Assigned task: Could you transcribe every record below exactly, leaving out the pictures?
- - -
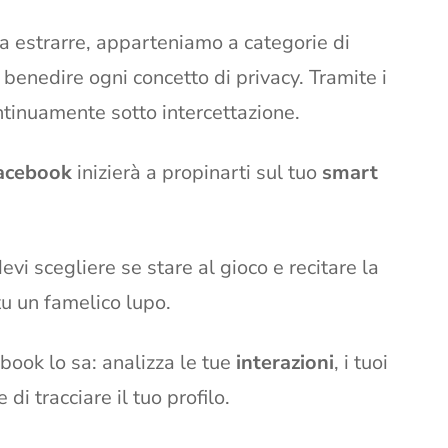
da estrarre, apparteniamo a categorie di
enedire ogni concetto di privacy. Tramite i
tinuamente sotto intercettazione.
acebook
inizierà a propinarti sul tuo
smart
vi scegliere se stare al gioco e recitare la
tu un famelico lupo.
book lo sa: analizza le tue
interazioni
, i tuoi
 di tracciare il tuo profilo.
- - -
Your response:
da estrarre, apparteniamo a categorie di
enedire ogni concetto di privacy. Tramite i
tinuamente sotto intercettazione.
acebook
inizierà a propinarti sul tuo
smart
vi scegliere se stare al gioco e recitare la
tu un famelico lupo.
book lo sa: analizza le tue
interazioni
, i tuoi
 di tracciare il tuo profilo.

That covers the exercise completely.